Historically, syphilis and tuberculosis were the “great masqueraders” in medicine. They were labeled as such because of their protean symptoms, their myriad of presentations to any variety of clinician specialists and their historic long delays in diagnosis.
Multi-system disorders with varied presentations are ripe for perplexed views, expansive testing and inevitably, delays in diagnosis and treatment. In the modern era, a whole new generation of masqueraders, equally serious, have been anointed and labeled as great masqueraders. These include lupus, sarcoidosis, vasculitis (e.g., GPA) and lymphoma. Even though these grave diagnoses are quite uncommon, their presentations, symptoms, and criteria are well chronicled.
Rheumatology is unique in that most non-rheumatologists don’t get it, don’t care about it or view it as voodoo medicine with acronym tests that often require decoder rings. These masqueraders are less of a challenge to those in the know.
But a far more common, ubiquitous masquerader has become the menace of diagnostic acumen in clinics, emergency departments and hospitals nationwide. Fibromyalgia eclipses all other masqueraders by being one of the most common cause of musculoskeletal complaints and a frequent cause of medical presentation.
Fibromyalgia is a pain amplification disorder driven by sleep disturbance, exaggerated pain, lowered pain thresholds (with magnified pain), and a dizzying multiplicity of symptoms = yet a paucity of abnormalities on clinical examination or laboratory testing.
Fibromyalgia, affects nearly 4 million Americans, and over 7 million have “chronic widespread pain”. A survey I did several years ago showed that the majority of rheumatologists saw 5-10 FM patients per week. Even though FM outnumbers rheumatoid arthritis (RA), the same Rheums said they average about 22 RA patients per week.
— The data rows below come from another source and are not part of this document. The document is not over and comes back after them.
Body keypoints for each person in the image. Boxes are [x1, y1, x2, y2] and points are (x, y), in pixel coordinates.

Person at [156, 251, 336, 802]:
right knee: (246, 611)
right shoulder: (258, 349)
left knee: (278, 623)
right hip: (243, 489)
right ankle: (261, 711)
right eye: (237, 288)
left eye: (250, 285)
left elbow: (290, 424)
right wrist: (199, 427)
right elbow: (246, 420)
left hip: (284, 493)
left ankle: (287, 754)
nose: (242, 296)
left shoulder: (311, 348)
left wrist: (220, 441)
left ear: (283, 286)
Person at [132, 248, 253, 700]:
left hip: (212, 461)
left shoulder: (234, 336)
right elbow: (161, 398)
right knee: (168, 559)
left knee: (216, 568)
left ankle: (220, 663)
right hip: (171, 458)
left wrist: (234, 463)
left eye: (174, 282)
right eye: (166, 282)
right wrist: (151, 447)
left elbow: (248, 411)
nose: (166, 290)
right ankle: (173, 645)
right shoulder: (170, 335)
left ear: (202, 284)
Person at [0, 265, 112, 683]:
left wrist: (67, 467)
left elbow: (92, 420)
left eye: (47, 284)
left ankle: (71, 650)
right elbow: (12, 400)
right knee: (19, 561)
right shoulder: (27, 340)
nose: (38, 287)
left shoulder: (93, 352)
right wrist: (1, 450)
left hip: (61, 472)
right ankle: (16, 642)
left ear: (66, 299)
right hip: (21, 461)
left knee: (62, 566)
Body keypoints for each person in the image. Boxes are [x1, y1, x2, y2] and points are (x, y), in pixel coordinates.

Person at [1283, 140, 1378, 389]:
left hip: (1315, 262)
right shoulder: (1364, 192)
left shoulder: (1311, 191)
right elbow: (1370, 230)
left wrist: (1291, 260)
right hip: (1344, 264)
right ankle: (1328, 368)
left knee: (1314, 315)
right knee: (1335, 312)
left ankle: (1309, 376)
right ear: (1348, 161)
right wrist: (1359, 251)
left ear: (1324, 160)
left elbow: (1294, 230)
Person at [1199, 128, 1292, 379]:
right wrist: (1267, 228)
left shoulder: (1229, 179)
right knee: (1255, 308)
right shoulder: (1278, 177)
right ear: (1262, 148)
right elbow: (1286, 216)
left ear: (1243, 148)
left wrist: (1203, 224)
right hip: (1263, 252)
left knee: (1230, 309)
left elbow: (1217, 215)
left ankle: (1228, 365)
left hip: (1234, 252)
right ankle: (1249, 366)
Several years ago, Kavanaugh wrote a short article describing FM as “multiorgan dysesthesia”. He based this on the well-known associations between FM and other painful, spastic disorders and recognized that FM, presenting to another clinic or discipline, may be called something different (Table). It’s the same disorder or related disorders seeking medical help for a central sensitivity syndrome.
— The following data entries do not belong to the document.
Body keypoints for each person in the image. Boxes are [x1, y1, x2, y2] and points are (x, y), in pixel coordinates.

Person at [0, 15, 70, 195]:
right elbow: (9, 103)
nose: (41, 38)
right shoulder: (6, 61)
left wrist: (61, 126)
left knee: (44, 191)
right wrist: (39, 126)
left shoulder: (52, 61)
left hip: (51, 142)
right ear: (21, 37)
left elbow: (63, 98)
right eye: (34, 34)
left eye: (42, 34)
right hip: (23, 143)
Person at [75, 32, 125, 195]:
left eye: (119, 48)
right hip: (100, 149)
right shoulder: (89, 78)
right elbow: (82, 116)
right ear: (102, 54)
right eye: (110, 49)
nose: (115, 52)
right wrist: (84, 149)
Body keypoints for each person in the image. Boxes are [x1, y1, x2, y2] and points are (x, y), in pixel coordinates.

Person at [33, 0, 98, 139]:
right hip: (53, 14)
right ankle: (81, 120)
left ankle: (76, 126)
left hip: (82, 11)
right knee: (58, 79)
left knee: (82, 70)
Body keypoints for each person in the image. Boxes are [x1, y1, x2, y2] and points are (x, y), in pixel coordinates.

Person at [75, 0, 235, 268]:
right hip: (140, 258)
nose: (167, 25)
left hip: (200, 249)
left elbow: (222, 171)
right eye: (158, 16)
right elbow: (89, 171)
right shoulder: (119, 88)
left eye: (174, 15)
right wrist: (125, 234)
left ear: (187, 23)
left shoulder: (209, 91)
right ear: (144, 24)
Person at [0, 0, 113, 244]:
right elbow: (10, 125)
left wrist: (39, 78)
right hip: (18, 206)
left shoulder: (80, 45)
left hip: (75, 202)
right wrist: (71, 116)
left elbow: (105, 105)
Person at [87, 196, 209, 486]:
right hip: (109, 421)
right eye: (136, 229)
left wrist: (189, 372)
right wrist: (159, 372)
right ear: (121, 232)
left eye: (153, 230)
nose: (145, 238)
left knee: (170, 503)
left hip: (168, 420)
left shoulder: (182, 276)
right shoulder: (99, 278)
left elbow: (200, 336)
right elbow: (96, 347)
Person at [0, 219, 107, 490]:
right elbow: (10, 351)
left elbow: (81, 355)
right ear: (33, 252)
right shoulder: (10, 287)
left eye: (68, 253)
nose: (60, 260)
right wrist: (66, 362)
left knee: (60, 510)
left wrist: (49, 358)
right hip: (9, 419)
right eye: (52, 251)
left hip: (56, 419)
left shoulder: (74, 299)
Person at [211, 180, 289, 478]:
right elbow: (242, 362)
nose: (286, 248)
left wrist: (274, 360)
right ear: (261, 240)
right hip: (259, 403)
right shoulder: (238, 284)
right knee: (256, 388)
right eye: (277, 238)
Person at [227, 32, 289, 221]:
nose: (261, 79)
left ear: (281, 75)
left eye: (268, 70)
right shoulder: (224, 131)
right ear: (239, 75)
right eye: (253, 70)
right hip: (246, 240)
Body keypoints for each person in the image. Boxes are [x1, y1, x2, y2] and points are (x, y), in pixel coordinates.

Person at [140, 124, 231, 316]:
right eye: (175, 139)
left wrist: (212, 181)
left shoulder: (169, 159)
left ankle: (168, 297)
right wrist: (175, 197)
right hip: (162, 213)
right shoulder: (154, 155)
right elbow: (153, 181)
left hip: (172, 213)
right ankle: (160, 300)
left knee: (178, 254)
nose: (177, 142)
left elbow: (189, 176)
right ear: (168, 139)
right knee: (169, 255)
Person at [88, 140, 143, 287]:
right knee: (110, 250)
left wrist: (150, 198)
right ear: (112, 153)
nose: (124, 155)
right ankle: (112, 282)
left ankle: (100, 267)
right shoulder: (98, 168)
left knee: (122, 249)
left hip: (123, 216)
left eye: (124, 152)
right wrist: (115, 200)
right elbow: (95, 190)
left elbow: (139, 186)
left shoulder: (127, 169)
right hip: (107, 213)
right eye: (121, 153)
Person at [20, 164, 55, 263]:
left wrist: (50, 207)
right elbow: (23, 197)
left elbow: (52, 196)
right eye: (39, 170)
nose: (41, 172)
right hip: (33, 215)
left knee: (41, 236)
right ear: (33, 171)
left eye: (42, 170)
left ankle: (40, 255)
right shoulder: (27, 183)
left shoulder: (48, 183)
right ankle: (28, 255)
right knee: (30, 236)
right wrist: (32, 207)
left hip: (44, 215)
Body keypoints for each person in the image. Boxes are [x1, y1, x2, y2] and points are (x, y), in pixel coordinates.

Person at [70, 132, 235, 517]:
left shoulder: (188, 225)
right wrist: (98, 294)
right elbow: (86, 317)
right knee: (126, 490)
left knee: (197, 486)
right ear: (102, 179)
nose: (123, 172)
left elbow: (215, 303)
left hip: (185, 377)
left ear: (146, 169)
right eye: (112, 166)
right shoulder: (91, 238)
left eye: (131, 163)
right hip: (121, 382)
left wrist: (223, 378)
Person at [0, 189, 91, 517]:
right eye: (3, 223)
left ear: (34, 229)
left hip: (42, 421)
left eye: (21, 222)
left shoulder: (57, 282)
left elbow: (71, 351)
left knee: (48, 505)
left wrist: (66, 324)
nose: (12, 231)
Migraine, neuropathy, cognitive dysfuntion
Interstitial cystitis, spastic bladder
Irritable bowel syndrome
Dysmenorrhea, vulvodynia, chronic pelvic pain
Cervical strain, disc disease
Allergic rhinitis, chronic sinusitis, multiple chemical sensitivities
Depression, Somatization disorder
The masquerade and misdiagnosis is highly prevalent in both primary and specialty care, including rheumatology. Why is this so often missed? Partly because FM seldom presents with a chief complaint of chronic widespread pain focused upon tender points with a sleep problem. Instead it presents in tricky, unfocused or multiple symptoms whose priority is determined by those affected.
My last 3 new FM diagnoses presented as “uncontrolled gout”, “possible lupus with a positive ANA 1:80” and “right side pains”. Of course, each of these had other tell-tale clues, but drawing these out requires a methodical approach and knowing that when the symptoms don’t fix the diagnosis its more prudent to consider a more common diagnosis (FM) than to try to fit a rare square peg in an unlikely round hole.
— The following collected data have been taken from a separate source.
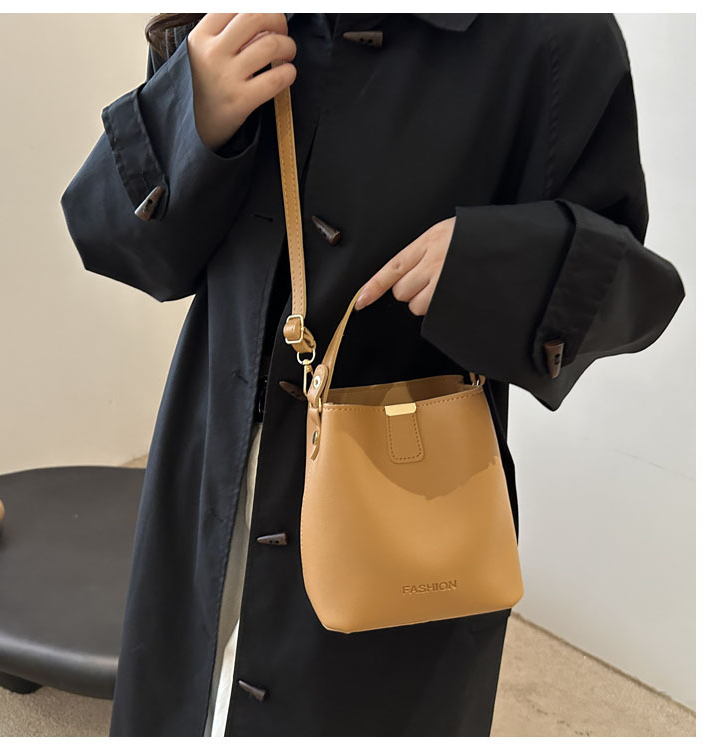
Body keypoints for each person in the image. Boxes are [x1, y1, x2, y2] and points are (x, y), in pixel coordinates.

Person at [60, 13, 685, 737]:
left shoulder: (552, 36)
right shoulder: (239, 21)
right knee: (186, 701)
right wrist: (187, 111)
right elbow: (119, 244)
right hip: (214, 469)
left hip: (407, 504)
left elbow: (634, 289)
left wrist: (496, 262)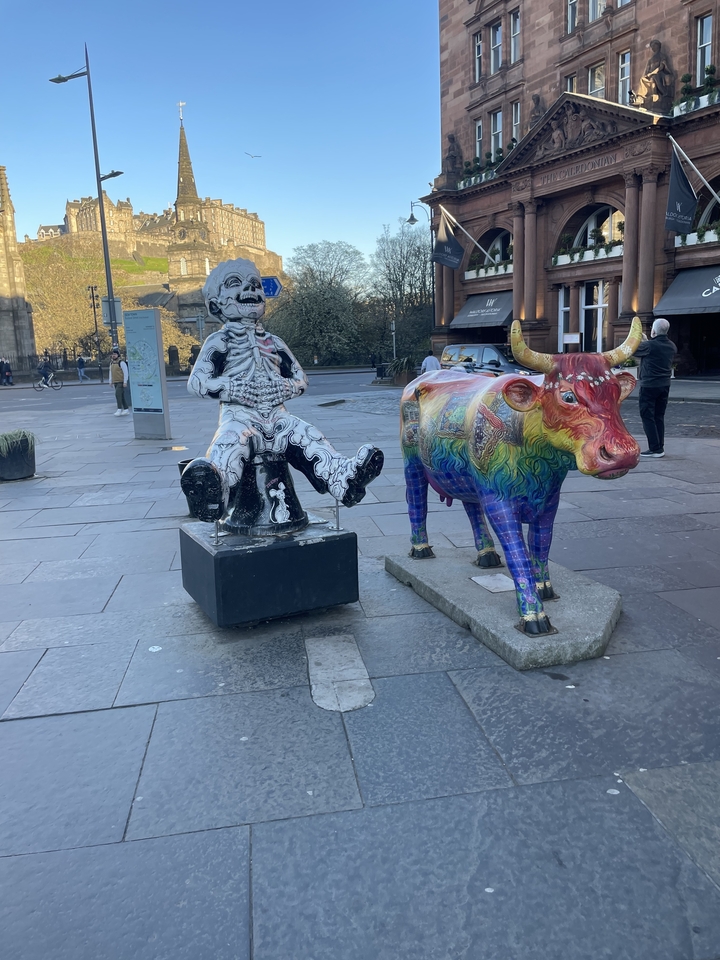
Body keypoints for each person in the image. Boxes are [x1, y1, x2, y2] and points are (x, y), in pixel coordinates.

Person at [181, 257, 384, 522]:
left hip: (279, 419)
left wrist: (285, 387)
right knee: (229, 444)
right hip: (240, 419)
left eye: (255, 284)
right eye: (235, 284)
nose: (251, 290)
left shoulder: (274, 342)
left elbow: (300, 378)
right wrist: (231, 387)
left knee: (309, 435)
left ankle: (343, 478)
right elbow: (196, 382)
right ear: (215, 304)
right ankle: (215, 491)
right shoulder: (218, 341)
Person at [635, 317, 677, 458]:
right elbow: (654, 348)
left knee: (647, 415)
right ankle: (660, 447)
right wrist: (647, 340)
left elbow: (633, 350)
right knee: (659, 416)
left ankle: (655, 448)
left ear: (653, 330)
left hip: (649, 385)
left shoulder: (649, 346)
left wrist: (640, 339)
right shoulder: (672, 345)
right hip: (665, 385)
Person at [109, 349, 130, 416]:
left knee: (117, 394)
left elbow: (125, 372)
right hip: (115, 381)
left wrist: (125, 381)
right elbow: (111, 372)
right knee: (122, 396)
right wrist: (110, 381)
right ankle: (126, 409)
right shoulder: (112, 363)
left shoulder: (121, 363)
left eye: (115, 354)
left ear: (118, 355)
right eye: (112, 354)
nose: (113, 356)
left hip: (120, 382)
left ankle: (119, 409)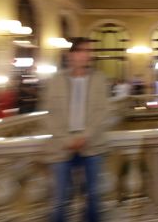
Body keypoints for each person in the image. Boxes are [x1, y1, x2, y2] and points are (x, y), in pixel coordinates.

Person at [42, 37, 110, 222]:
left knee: (94, 197)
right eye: (83, 50)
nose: (88, 55)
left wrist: (85, 136)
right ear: (71, 55)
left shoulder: (99, 79)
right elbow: (49, 114)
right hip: (61, 147)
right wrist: (66, 140)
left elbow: (102, 112)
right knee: (60, 200)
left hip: (92, 145)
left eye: (90, 51)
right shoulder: (56, 80)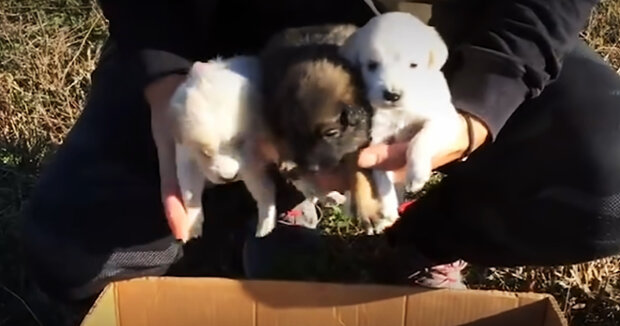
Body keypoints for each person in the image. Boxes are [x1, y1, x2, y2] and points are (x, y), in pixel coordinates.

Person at [21, 0, 619, 324]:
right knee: (80, 257)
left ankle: (426, 237)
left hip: (443, 40)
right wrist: (167, 80)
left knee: (608, 182)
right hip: (229, 44)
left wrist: (477, 110)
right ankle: (275, 199)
A FM diagnosis can be more easily identified by asking all patients about fatigue, sleep habits and patterns and recognizing co-associations like irritable bowel syndrome, dysmenorrhea, migraine, depression, anxiety, memory loss, non-anatomic paresthesia or dysesthesia, fatigue, TMJ pain, etc.
FM patients often see multiple specialists, are twice as likely to be hospitalized, and are often plagued by polypharmacy. Hence, they are often referred to multiple consultants and are subjected to multiple investigations and even surgical interventions.
This very common masquerader mandates frequent consideration so as to avert needless investigation, ineffective therapy and prolonged duress for the patient.